But since the start of April, the Aussie tech sector has been on a teart. At 2pm on Friday it was one of only three sectors in the green, on pace to finish the week up 7.8 per cent for its best weekly gain since June 2020.

If it holds on through the rest of the afternoon, today will be the sector’s sixth straight day of gains, including a massive 5.1 per cent rally on Monday that was its best daily performance since July.

ASX tech sector
The ASX tech sector plummeted from mid-February through early March but has gained in April.



Australia’s biggest tech name, Afterpay, was trading this afternoon up 1.5 per cent at $121.80, well off its February 11 high of $160.05 but up from under $100 at the end of March.

“It’s a couple of things taking place,” said Bell Direct market analyst Jessica Amir.

“Treasury yields have stabilised; they’ve been consistently rising.”

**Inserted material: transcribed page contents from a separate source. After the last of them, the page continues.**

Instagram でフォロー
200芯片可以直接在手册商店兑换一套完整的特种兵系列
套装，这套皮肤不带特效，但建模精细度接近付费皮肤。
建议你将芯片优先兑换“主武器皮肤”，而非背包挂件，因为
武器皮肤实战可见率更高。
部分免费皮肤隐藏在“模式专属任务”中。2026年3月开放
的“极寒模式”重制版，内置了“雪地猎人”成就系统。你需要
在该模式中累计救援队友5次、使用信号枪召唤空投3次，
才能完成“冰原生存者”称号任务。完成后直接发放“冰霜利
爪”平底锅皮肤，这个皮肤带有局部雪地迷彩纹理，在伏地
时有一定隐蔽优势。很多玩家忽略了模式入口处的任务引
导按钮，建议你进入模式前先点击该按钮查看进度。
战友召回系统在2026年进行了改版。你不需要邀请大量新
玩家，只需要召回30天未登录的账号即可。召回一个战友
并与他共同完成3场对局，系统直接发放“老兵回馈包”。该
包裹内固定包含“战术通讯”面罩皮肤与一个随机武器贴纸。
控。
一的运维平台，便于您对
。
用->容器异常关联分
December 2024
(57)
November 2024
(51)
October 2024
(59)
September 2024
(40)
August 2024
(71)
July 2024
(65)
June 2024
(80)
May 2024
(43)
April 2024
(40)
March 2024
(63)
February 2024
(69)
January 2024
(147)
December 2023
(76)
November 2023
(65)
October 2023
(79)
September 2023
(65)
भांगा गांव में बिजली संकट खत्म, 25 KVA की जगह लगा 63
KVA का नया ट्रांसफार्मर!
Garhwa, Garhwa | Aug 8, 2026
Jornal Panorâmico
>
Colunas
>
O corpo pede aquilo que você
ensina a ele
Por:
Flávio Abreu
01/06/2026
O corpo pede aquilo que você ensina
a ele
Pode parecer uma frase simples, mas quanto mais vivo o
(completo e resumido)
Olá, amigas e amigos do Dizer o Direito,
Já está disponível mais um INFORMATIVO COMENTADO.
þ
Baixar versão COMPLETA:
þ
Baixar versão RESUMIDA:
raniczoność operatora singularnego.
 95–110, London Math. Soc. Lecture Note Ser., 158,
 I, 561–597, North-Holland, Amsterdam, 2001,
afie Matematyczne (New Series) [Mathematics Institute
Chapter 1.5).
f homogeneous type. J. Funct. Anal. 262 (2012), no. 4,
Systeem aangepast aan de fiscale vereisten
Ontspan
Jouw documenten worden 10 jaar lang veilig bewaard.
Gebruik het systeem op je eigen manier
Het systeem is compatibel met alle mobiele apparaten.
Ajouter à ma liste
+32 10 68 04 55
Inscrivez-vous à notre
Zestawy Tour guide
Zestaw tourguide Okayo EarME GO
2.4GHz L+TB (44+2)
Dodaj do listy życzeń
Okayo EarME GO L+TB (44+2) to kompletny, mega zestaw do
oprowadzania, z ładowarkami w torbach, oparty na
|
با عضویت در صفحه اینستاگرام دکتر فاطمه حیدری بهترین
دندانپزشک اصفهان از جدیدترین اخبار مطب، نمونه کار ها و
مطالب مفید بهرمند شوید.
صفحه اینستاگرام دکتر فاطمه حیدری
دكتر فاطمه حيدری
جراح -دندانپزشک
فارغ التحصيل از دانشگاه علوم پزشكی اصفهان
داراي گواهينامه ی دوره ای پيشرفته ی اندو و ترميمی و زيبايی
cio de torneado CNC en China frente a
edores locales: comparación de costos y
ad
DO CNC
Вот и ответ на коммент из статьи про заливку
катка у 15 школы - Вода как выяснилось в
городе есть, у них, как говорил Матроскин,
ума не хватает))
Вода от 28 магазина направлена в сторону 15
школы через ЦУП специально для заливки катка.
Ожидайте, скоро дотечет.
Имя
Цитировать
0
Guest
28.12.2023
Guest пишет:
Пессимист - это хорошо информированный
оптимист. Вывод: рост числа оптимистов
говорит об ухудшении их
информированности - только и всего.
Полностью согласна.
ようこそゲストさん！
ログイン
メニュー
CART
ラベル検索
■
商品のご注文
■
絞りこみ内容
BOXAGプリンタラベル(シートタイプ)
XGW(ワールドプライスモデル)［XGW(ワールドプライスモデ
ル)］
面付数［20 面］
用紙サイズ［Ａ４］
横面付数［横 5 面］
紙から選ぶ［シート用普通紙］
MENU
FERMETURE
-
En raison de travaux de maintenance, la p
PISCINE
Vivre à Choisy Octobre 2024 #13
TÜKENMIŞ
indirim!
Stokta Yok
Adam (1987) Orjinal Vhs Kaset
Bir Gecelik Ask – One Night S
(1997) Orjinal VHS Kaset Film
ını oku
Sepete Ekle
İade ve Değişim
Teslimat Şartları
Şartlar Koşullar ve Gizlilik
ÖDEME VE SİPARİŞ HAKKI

The yield on Australian 10-year bonds skyrocketed in February but have since plateaued.

Rising yields put pressure on risk assets like technology companies, but with yields easing “people think they’re going to get more capital growth now in tech,” Amir said.

A similar thematic has played out in the United States, where analysts credit moderating bond yields for the reason the tech-heavy NASDAQ composite has gained 4.4 per cent already in April after declining for five of the last six weeks before the month began.

“Rates going up was part of the reason why you had this broadening of the market and a bit of a rotation towards value stocks, especially financials and energy,” Ed Keon, chief investment officer at QMA, told The Wall Street Journal. “Now rates have eased off their highs, you’re seeing those sectors underperform and technology come back into the lead.”


Better earnings

“We’ve also started to see consistent earnings upgrades, and we didn’t have that in February when the Aussie tech sector was in a bear market,” Amir said.

Morgan Stanley this week said that Afterpay’s US app downloads were triple the level of a year ago, and its total revenue was growing at a 57 per cent annual compound rate – far ahead of its global competitors.

“This is really a global leader,” Amir said of the BNPL giant.

With the first quarter over, some fund managers have also been forced to rebalance their portfolio to take into account the drop in their tech holdings, Amir said.

“Investment managers are in some cases being forced to buy back into technology,” she said.

With the 15-day moving average now above the 30-day moving average, Amir said the technology sector now has momentum and she expects its gains to continue.

April is historically the best-performing month for the ASX200, with the market rising 2.4 per cent on average since 1993, Amir said.